As part of the deal, Nestlé will market, sell and distribute packaged products — including single-serve capsules — from Starbucks, as well as its other brands, including Seattle’s Best Coffee, Teavana and Torrefazione Italia. (Ready-to-drink bottles of coffee, tea and juice are not included in the agreement.)
Nestlé, the world’s largest packaged-food company, owns dozens of mass-market brands, including Gerber, Perrier and Hot Pockets. Earlier this year the company sold its U.S. candy business to Ferrero for $2.8 billion as part of a move toward more healthful products. It has also doubled down on its coffee business in recent months by buying up Chameleon Cold-Brew in Austin and taking a majority stake in Blue Bottle Coffee, an Oakland, Calif.-based specialty chain.
As part of the deal, Nestlé will expand its line of single-serve capsules to include Starbucks coffee and teas — a move it has long resisted.

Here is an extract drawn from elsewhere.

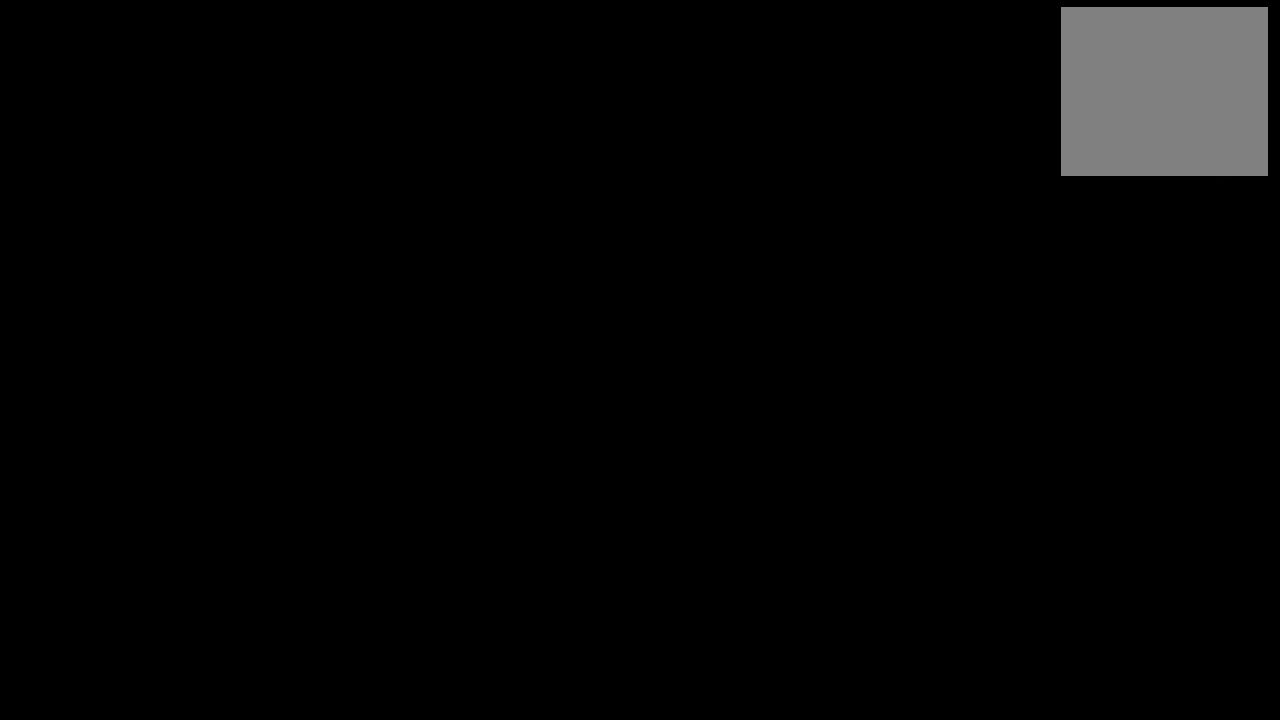
{"buttons": ["DPAD_RIGHT"], "events": [[340, "DPAD_LEFT", "up"], [340, "DPAD_RIGHT", "down"]]}
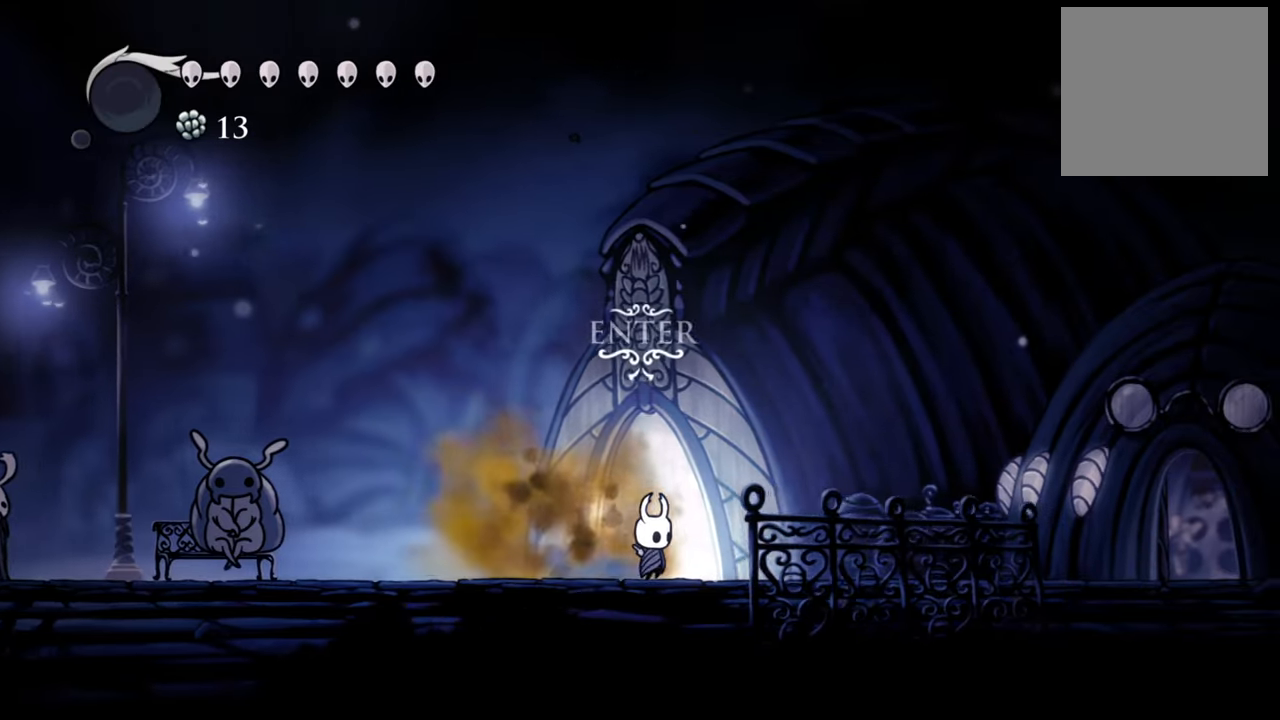
{"buttons": [], "events": [[200, "DPAD_RIGHT", "up"]]}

“While ‘Nespresso-compatible’ products have existed in some markets for years, an official Starbucks partnership is something else altogether, with the Swiss company now devoting considerable resources to marketing an outside brand,” said Michael Schaefer, global lead for food and beverage at Euromonitor International.
Although Nespresso continues to be the premium coffee pod of choice in much of the world, rival Keurig Green Mountain reigns supreme in North America, with “near-control” of the market, according to Euromonitor. (Nespresso, meanwhile, accounts for less than 1 percent of single-serve coffee systems in the U.S. and Canada, according to the market research firm.)
“Nespresso is a niche product that just doesn’t have the market share to compete with [Keurig’s] K-Cups,” Gordon said.
Starbucks, credited with introducing premium coffee to millions, is responding to the trend by shifting its focus to its Reserve bars and Roastery locations, where $10 cold brews are the norm.
“Consumers are trading up, which has been good for Starbucks,” said Caleb Bryant, an analyst at Mintel. “Starbucks offers a premium product, but it’s still accessible to most consumers.”